A study finds that Actiphage offers early diagnostic for Johne's Disease in farmed deer

Farmed deer are susceptible to Johne’s Disease, a chronic wasting condition that results in reduced meat yields, lower fertility and premature death. The condition is difficult to detect, but now a proof of concept study has shown that a new diagnostic, Actiphage, can directly detect the presence of the causal mycobacteria in cervid blood samples, offering clear potential for the control of this economically damaging disease. 

Research published in Frontiers in Veterinary Science used a blind test of 132 animals from four production units to detect the carriers of the disease. Actiphage detected the presence of the causal bacteria, Mycobacterium avium subsp. paratuberculosis (MAP), mainly in one breeding unit and in a small number of animals in another.

When some of the MAP-positive animals were tested again one month later, the results were reproducible.

One of the authors, Cath Rees, associate professor of microbiology at the University of Nottingham, comments: “Early identification of carriers using Actiphage allowed the introduction of a disease management strategy on the farm. 

“In addition, Actiphage was found to be a useful additional screening test before animals were moved to reduce the risk of spread of infection.”

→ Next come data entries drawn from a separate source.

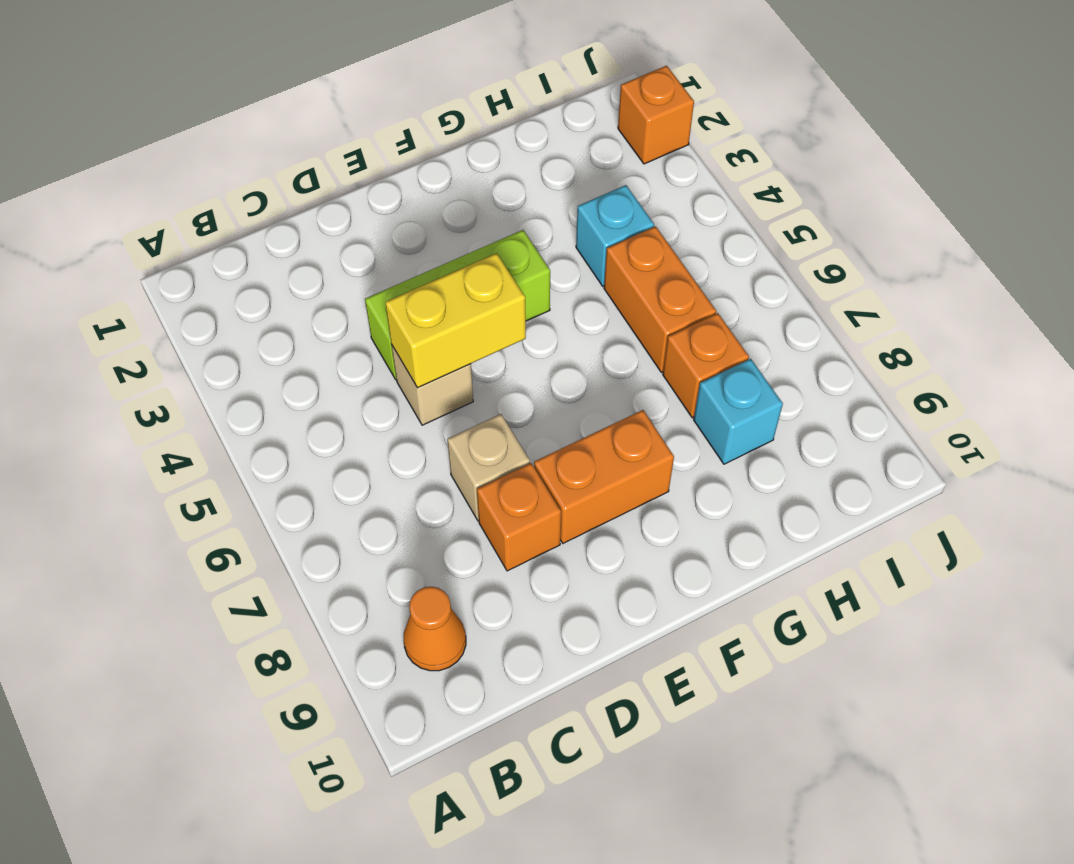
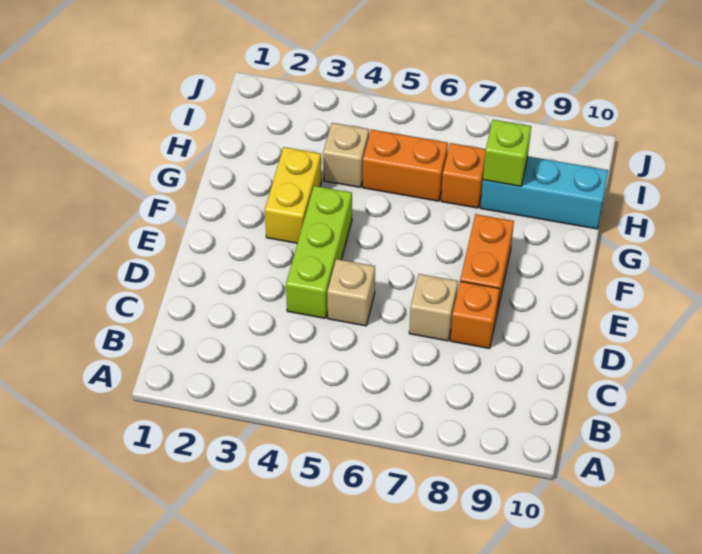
orange cone B9 level 1 -> none
yellow brick D5:E5 level 2 -> yellow brick F3:G3 level 1
cyan brick H4 level 1 -> tan brick H4 level 1
cyan brick H8 level 1 -> cyan brick H8:H10 level 1
none -> lime brick H8 level 2
orange brick J2 level 1 -> none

In infected animals, MAP is shed in faeces as the disease progresses, with ingestion of contaminated faeces the main source of transmission.

Currently the main diagnostic for deer is an antibody ELISA, which detects the presence of MAP-specific antibodies produced by the animal in response to infection. There are a few commercially validated tests available that can identify high shedding animals, but these have a lower value in early stages of infection, before shedding occurs, and so are of limited use within a disease control program.

Actiphage directly detects the presence of the mycobacteria in blood or milk. It acts as a lysing agent, efficiently releasing genomic DNA from the MAP cells. Sufficient DNA can be released from just a few cells to enable detection by signature specific PCR assays.

Actiphage therefore enables the diagnosis of both Johne’s Disease and bovine TB (M. bovis) from a single blood sample even where just a few cells of mycobacteria are present.

The study also showed that a simpler method of blood preparation could be used to recover white blood cells, replacing the more complex Ficoll gradient method that has been previously used. This dramatically simplifies the assay procedure and produced cleaner samples with lower levels of red blood cell contamination which can inhibit the Actiphage reagent.

The study showed that Actiphage reliably identified Johne’s Disease at an early stage of infection and provided insights that enabled the farmer to isolate the infected animals to restrict the progression of the disease through the herd.